Recent research appears to back that statement up. A report from 451 Research released last month argued software defined infrastructure (SDI) was a key growth area for the enterprise data centre – yet only one in five organisations polled (21%) said they had achieved SDI. Allen argues the survey results are not particularly surprising, but sounds a note of caution if it could be taken a step further.

“I think still today, we’re just starting to see in the last 12 to 18 months some of the initial SDN players who are kind of startup players now start to be acquired by the larger networking and optimisation players,” he says. “For the enterprises, it’s both a benefit for all of the promise having everything virtualised brings…but if we look at the complexity that dynamic virtualisation or VM migration had on trying to manage that software defined data centre, this for me is probably even worse than the complexity of just virtual machines moving around.

“If they’re in that ‘blueprint’ rigidity that keeps machines sensibly arranged with regards to physical infrastructure, you could have virtual machines running in the same web server, app server, or fabric stack,” Allen adds. “You’re not only dealing with the dynamics of the server virtualisation controllers, but you’re also dealing with the SDN controller’s decisions as well.

“So I think it’s going to be an even bigger headache for people to manage application user experience, application performance, as the network becomes more dynamic and less predictable.”

This is where Dynatrace aims to help in the form of greater visibility in the network. With the release of the latest version of its Data Center Real User Monitoring (DC RUM) software, Dynatrace aims to deliver end user and performance monitoring for software defined networks and, in time, speed up organisations’ transition to more service-oriented IT. The growing trend of shadow IT means the IT department needs to get some power back, according to Allen.

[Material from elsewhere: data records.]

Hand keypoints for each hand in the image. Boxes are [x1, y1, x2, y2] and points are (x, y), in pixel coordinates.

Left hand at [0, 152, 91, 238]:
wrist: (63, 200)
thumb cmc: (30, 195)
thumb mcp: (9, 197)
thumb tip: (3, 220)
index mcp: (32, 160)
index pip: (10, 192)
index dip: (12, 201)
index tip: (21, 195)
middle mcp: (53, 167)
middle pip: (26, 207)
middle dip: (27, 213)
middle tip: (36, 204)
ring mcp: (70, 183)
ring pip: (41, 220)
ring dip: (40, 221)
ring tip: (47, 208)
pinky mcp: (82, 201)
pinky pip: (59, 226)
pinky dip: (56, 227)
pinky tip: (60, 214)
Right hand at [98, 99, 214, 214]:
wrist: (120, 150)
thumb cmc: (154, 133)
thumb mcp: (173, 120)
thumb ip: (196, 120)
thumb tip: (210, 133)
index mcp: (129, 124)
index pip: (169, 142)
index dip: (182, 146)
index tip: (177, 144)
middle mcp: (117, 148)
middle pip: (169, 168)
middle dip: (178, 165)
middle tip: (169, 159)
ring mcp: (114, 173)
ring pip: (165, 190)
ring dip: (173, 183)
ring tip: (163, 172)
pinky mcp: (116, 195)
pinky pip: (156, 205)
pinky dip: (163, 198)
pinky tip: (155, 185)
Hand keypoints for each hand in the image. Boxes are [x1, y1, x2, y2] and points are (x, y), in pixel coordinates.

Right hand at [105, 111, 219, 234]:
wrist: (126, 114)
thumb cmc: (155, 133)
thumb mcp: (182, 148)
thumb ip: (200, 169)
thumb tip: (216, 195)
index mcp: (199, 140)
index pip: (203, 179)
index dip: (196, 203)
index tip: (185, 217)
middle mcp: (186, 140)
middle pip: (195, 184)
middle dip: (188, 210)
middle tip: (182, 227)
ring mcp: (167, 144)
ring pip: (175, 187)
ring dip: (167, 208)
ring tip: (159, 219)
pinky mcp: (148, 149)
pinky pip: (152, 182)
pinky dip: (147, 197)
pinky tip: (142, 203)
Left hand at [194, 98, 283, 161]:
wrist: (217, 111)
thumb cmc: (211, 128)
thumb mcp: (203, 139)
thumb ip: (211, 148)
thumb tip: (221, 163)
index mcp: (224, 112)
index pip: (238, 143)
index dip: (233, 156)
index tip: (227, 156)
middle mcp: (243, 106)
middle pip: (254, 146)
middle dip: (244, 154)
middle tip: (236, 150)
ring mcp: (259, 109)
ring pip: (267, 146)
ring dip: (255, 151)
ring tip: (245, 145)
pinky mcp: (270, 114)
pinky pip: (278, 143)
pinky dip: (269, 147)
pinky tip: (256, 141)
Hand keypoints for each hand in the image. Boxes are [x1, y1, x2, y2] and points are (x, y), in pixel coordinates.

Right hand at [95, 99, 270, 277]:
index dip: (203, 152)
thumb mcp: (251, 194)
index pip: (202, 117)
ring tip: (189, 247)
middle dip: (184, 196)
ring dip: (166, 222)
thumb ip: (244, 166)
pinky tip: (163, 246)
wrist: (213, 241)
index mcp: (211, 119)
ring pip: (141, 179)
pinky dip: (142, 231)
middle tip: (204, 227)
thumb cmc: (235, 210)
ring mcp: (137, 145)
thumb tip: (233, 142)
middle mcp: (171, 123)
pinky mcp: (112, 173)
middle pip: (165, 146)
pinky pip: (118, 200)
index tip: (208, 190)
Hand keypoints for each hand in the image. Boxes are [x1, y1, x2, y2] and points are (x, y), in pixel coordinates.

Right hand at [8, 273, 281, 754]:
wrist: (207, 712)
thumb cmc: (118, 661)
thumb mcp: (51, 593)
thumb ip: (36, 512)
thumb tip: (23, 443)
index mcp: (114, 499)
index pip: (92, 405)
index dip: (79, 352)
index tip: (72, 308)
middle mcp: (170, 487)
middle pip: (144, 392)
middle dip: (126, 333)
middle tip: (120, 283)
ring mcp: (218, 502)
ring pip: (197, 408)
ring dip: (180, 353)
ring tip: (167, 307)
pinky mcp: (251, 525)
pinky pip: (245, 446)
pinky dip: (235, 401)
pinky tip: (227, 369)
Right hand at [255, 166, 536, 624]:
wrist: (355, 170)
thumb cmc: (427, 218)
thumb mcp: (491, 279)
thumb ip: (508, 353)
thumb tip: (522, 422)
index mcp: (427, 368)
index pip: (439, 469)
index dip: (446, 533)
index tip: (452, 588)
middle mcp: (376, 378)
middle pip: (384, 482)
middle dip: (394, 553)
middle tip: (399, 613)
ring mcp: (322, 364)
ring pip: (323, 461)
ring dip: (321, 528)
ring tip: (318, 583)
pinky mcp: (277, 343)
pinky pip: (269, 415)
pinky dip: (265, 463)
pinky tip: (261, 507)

“Because we have visibility on all users, all transactions and all applications, whether it’s internally hosted, cloud hosted or third party, it allows IT to get a little bit back in control,” he explains. “We’re providing visibility getting control of all those services. What’s changed this week? Are there new services the business is using? Where are those services hosted? Are they compliant with corporate policy?

“If organisations put too many machines into a virtual LAN, you create a broadcast domain across the network that can actually end up slowing things down – if that domain is too large and too distributed, then it can cause massive issues for the physical infrastructure,” says Allen. “So providing end user performance visibility…takes those meaningful measures, like having a stopwatch sitting on the edge of the end user, and then when that performance is slowed being able to correlate it, not just to produce data that humans then have to look at, but to automatically do anomaly detection on that data.”

And so back to our intrepid traveller at Euston, who has decided to ditch the walking plan and go to Leicester Square by car, armed with a trusty sat nav. A roadblock has caused the software to recalibrate – and here the analogy provides a glimpse into the future challenges of software defined computing. “When you’re in a traffic jam on a road system, everyone’s sat navs behave the same,” says Allen, “so what might appear a quick route very quickly becomes highly congested – they’re not aware of the other traffic going on. I think that’s going to be a challenge moving forward. We’ve got these hybrid networks where SDN is being rolled in, but it’s not fully governing everything.”

The future of SDN and the SDDC is clearly bright – but there are still a few kinks to iron out before we get there.